## [Instructions for the task]
Write out again, please, the records below from the first line to the line holding "धनिये को ऊपर", inclusive, and nothing else.

## [Entries shown]
──────────

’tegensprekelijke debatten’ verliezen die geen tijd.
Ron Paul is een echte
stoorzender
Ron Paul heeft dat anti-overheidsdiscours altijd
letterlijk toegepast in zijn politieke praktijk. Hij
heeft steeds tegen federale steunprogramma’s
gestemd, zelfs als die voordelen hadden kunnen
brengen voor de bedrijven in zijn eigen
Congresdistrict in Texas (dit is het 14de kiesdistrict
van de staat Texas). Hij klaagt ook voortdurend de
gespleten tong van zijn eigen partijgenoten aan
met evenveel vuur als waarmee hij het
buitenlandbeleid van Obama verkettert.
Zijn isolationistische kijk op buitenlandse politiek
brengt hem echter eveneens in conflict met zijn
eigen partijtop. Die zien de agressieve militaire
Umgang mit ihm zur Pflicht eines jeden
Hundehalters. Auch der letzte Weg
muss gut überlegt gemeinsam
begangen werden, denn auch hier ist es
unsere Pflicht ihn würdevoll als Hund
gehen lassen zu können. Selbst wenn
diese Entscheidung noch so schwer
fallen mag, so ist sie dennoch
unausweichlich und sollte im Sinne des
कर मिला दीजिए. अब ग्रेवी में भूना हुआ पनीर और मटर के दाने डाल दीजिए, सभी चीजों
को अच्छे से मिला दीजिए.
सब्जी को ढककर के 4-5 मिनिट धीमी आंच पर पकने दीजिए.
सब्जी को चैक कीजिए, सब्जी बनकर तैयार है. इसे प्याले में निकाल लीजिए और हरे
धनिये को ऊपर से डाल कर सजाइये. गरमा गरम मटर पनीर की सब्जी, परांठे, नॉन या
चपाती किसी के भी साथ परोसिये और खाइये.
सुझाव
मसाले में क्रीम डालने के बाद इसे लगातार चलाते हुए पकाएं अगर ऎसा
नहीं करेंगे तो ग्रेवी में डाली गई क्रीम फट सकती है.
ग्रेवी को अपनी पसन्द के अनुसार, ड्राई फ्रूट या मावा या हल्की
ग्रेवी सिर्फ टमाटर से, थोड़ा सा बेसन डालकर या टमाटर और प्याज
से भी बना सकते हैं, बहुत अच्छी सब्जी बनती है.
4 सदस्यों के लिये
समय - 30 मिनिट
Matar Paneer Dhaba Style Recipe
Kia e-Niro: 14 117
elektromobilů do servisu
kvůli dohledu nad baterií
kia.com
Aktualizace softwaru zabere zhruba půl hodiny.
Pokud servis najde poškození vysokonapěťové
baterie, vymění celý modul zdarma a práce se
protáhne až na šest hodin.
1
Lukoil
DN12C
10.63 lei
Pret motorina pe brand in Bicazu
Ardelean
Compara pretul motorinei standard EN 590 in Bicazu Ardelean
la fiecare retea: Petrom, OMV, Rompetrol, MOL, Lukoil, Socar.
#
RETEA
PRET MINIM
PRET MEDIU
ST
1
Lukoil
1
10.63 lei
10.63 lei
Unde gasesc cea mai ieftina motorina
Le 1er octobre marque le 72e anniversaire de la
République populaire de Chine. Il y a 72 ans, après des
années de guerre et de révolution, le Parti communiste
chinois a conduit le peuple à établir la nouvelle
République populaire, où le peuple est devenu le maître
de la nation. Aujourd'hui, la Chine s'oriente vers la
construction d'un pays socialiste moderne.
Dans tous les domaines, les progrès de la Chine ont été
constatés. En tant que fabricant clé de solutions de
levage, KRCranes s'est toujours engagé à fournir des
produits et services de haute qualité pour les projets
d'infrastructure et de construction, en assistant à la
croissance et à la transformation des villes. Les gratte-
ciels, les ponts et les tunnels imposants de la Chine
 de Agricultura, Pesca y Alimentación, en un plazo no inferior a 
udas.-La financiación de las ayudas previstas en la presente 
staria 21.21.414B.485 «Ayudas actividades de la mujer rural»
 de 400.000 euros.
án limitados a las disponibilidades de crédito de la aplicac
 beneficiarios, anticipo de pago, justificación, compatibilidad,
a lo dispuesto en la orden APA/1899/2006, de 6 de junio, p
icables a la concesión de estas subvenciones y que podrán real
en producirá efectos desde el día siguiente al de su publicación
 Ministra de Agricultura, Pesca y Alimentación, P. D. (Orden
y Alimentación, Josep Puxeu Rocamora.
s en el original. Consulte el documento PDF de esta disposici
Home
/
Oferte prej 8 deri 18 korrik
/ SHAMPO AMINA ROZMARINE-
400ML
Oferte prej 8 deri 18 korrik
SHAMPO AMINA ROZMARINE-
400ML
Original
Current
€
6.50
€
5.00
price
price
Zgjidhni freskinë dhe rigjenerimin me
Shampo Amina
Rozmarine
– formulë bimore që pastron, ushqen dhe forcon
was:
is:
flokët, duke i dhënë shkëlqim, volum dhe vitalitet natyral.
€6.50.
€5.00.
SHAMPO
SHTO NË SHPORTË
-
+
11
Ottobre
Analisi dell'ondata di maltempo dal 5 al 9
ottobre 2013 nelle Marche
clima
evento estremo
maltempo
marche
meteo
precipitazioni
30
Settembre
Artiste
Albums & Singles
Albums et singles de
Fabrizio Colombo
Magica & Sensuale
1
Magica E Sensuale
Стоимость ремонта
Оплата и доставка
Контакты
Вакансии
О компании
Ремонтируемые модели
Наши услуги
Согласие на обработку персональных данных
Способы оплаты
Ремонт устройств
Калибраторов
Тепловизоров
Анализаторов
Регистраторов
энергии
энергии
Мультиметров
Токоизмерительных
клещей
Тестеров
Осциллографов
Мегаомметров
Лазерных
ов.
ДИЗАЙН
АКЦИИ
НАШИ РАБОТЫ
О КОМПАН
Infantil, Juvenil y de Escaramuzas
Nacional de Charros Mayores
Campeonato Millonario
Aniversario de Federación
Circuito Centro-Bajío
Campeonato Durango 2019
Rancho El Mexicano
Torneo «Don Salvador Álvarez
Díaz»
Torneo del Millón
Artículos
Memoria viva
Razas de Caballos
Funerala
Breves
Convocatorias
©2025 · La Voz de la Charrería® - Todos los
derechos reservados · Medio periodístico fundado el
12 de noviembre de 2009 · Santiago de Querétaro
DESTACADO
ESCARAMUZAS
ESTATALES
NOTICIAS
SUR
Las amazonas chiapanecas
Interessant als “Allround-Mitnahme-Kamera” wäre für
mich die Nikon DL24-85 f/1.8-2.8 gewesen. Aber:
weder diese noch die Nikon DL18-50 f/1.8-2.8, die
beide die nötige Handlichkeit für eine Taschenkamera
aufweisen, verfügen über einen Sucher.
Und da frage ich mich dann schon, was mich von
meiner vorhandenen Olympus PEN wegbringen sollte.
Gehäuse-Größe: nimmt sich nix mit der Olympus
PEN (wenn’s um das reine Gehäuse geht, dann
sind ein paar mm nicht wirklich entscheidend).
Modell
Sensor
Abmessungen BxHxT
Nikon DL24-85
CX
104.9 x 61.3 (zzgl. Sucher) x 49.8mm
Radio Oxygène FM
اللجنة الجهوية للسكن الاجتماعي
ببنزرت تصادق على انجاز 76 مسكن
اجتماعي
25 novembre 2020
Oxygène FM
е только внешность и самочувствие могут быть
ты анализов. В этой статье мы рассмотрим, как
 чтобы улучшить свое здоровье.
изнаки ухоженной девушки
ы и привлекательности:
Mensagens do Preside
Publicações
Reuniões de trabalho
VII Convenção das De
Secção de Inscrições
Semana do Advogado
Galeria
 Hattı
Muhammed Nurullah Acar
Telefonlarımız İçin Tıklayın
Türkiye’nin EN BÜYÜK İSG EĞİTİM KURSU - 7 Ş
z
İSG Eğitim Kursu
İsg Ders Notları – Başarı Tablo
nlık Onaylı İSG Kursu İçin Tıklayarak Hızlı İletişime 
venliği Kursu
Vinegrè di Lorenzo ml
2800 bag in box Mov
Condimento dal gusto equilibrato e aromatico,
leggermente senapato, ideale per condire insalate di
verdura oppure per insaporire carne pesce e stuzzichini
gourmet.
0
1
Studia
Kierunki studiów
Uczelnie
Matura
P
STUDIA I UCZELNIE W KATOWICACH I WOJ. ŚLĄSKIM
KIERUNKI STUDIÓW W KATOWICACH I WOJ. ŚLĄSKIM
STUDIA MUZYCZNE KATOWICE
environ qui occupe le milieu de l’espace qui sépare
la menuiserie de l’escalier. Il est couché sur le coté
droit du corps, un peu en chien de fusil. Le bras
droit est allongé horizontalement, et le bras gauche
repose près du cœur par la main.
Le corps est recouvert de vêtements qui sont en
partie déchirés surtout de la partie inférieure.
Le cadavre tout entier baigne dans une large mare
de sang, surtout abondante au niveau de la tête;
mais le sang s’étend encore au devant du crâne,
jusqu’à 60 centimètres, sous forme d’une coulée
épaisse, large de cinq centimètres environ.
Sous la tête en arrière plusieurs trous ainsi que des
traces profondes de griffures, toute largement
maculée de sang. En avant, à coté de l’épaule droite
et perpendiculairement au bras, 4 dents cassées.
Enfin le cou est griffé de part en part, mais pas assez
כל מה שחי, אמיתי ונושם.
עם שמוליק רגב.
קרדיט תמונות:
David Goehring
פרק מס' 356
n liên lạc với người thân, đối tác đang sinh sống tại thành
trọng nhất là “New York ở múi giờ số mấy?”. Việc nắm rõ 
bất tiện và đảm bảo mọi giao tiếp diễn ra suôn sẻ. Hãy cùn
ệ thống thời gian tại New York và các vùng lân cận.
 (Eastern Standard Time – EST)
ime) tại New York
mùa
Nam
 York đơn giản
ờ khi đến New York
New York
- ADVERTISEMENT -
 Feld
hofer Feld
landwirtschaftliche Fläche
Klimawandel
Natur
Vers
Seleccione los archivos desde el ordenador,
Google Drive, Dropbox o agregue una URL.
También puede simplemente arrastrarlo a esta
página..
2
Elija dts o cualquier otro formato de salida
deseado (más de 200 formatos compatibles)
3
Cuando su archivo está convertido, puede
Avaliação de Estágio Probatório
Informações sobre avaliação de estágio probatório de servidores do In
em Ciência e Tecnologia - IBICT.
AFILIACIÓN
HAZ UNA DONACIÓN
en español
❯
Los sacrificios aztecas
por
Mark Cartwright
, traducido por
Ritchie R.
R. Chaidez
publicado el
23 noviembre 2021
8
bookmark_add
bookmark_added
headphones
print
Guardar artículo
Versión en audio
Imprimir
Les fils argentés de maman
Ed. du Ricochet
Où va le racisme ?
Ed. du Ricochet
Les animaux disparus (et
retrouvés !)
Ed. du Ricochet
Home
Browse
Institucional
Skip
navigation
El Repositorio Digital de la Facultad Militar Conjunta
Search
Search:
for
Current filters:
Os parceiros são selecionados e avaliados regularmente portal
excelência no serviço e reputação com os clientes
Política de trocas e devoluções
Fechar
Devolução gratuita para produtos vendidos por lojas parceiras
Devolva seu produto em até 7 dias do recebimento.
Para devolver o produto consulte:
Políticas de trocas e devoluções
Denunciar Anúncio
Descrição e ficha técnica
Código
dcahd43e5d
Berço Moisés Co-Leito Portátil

──────────

## [Result below]
’tegensprekelijke debatten’ verliezen die geen tijd.
Ron Paul is een echte
stoorzender
Ron Paul heeft dat anti-overheidsdiscours altijd
letterlijk toegepast in zijn politieke praktijk. Hij
heeft steeds tegen federale steunprogramma’s
gestemd, zelfs als die voordelen hadden kunnen
brengen voor de bedrijven in zijn eigen
Congresdistrict in Texas (dit is het 14de kiesdistrict
van de staat Texas). Hij klaagt ook voortdurend de
gespleten tong van zijn eigen partijgenoten aan
met evenveel vuur als waarmee hij het
buitenlandbeleid van Obama verkettert.
Zijn isolationistische kijk op buitenlandse politiek
brengt hem echter eveneens in conflict met zijn
eigen partijtop. Die zien de agressieve militaire
Umgang mit ihm zur Pflicht eines jeden
Hundehalters. Auch der letzte Weg
muss gut überlegt gemeinsam
begangen werden, denn auch hier ist es
unsere Pflicht ihn würdevoll als Hund
gehen lassen zu können. Selbst wenn
diese Entscheidung noch so schwer
fallen mag, so ist sie dennoch
unausweichlich und sollte im Sinne des
कर मिला दीजिए. अब ग्रेवी में भूना हुआ पनीर और मटर के दाने डाल दीजिए, सभी चीजों
को अच्छे से मिला दीजिए.
सब्जी को ढककर के 4-5 मिनिट धीमी आंच पर पकने दीजिए.
सब्जी को चैक कीजिए, सब्जी बनकर तैयार है. इसे प्याले में निकाल लीजिए और हरे
धनिये को ऊपर से डाल कर सजाइये. गरमा गरम मटर पनीर की सब्जी, परांठे, नॉन या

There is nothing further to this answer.